Every plot point in this story is the direct result of a previous one.

Why do Romeo and his friends crash the Capulet party? Because of the long-standing family feud, as introduced through the brawl in the opening scene.

Why do Romeo and Juliet marry? Because he crashed the party, fell for her on sight, and wooed her.

Why does Romeo try to stop the fight between Mercutio and Tybalt? Because he married Juliet, so his former enemies are now his in-laws.

Why does Mercutio die? Because Romeo tried to stop the fight.

And so on. Every action the famous lovers take (1) results from their decisions in the past and (2) leads them closer to the tragedy in their future.

Here are two tests to see if your story is a story, or if it's just a bunch of stuff that happens.

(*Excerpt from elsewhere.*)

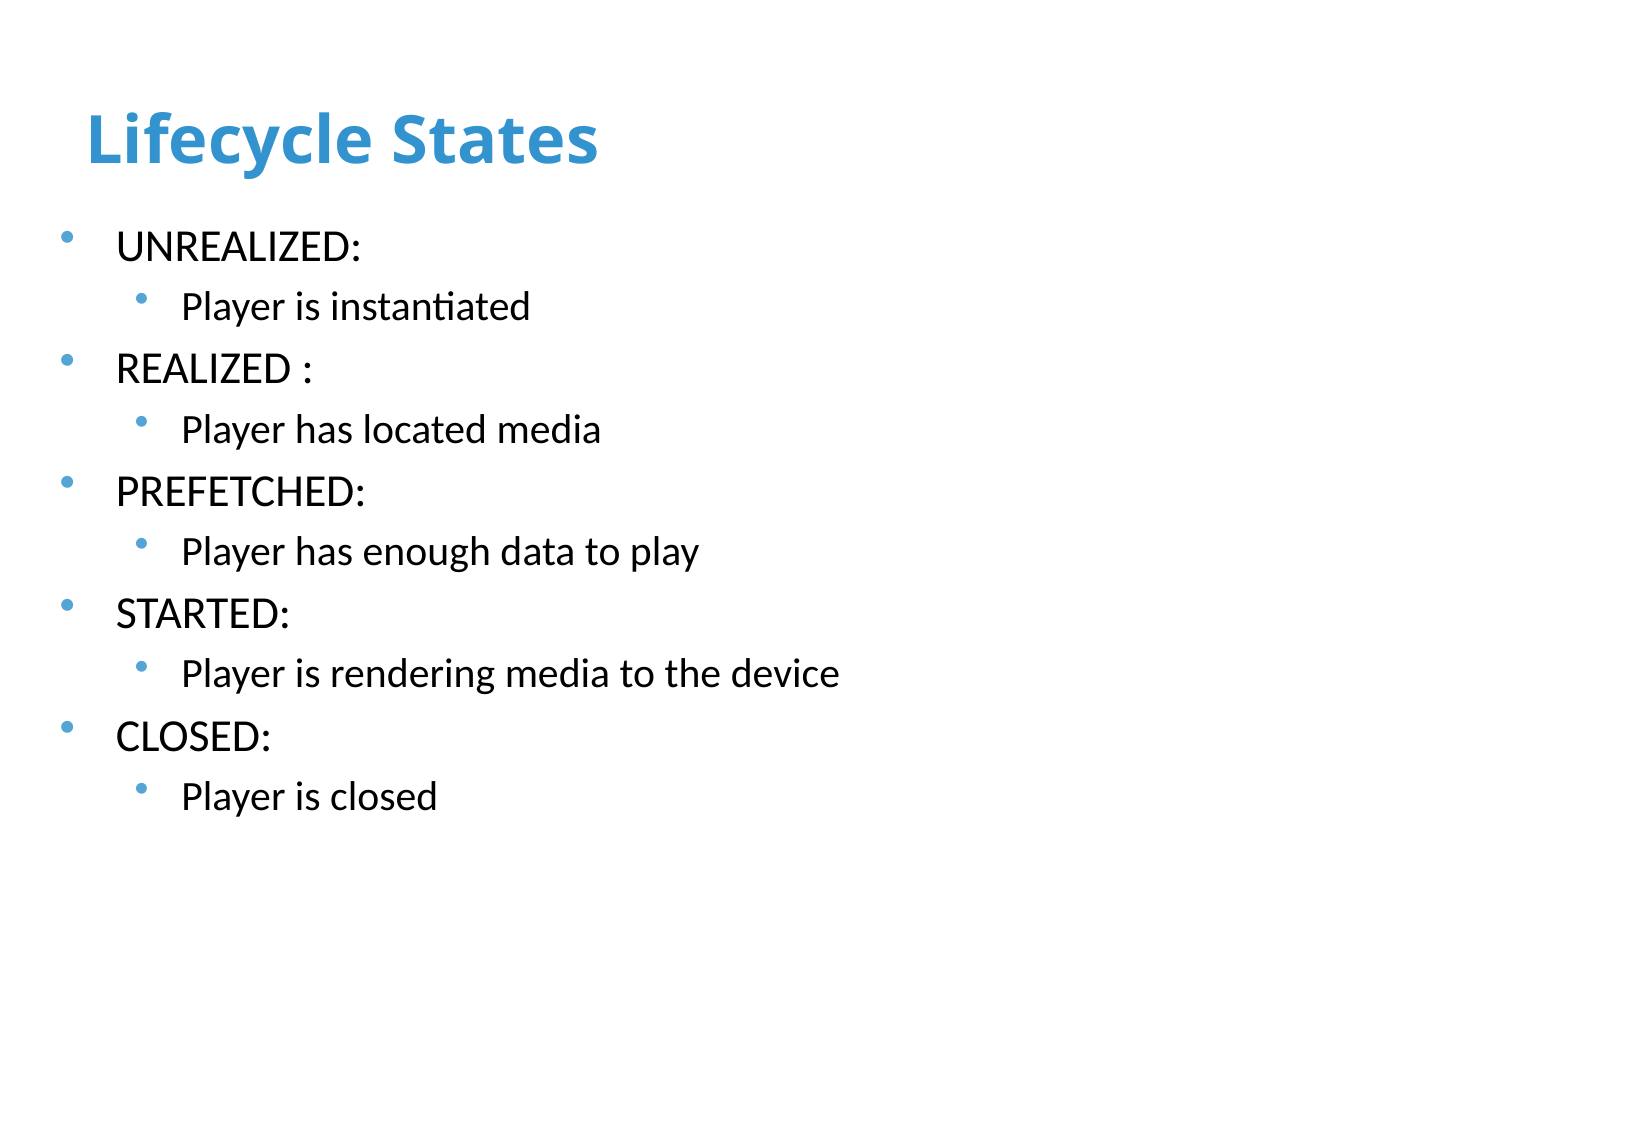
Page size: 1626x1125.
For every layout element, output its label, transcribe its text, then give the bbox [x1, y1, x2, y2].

list UNREALIZED: Player is instantiated REALIZED : Player has located media PREFETCHED: Player has enough data to play STARTED: Player is rendering media to the device CLOSED: Player is closed [44, 207, 1581, 941]
title Lifecycle States [70, 44, 1556, 185]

Does the order of your chapters matter?

If Romeo were banished, then married Juliet, then killed Tybalt, the play wouldn't make any sense. The order in which events take place, or at least the order in which facts are revealed, is very important in a story.

But in many books, you can swap scenes around at random and it wouldn't make a bit of difference.

If you can easily move a chapter somewhere else, it might mean that chapter serves no purpose in the story. You wrote about your couple frolicking at the beach only because you like the beach, and it doesn't matter when they go because the trip isn't prompted by anything that happened before and doesn't result in any changes to their relationship.

Are all of your chapters necessary?

Imagine if Shakespeare deleted the part where Romeo rushes to Juliet's tomb and chugs poison. Juliet would wake up alone and, uh, I guess she decides to stab herself for no reason?

Or what if Shakespeare took out the part where Juliet decides to fake her death? Romeo would just be hanging out in exile, and then he'd suddenly decide he's going to come back and commit suicide because life sucks.

It's a good sign if you can say, for certain, that taking out a scene or chapter would require a sweeping rewrite of everything that comes afterwards, or that it would at least make the scenes that come later very confusing. It's not a good sign if you can completely delete a chapter and it would affect nothing.

Not every scene has to be indispensable to the story, like in Romeo and Juliet—you can have funny scenes, exciting scenes, and sexy scenes, if that's what you and your readers like. But I do believe that at least one part of every chapter should move things along, or the book starts to stall.

Comments

Alicia Butcher Ehrhardt (October 12, 2014, 9:43 pm)

Every sentence, every paragraph, every beat, every scene, every chapter, every part - has to do so many things at once that it makes you dizzy.

'No fluff' - it has to do all the things: move the plot, provide a background, show a setting, motivate a character, explain some backstory (without telling), reinforce a theme, give us physical action.

Readers have very short attention spans - fortunately, writers have lots and lots of tools.

If I don't put all that stuff in, I get bored - I don't imagine the reader is going to be less bored.

As for order: there is a 'best' order; as you said, only the true way through the valley makes sense. It may take some casting about and rewriting and thinking, but the one way has a feeling of being right.

Which is why it takes me so long to do things. When I don't make progress, it is the subconscious telling me something isn't in the right place, or there are layers that need excavating.

I never thought it would be quite as satisfying.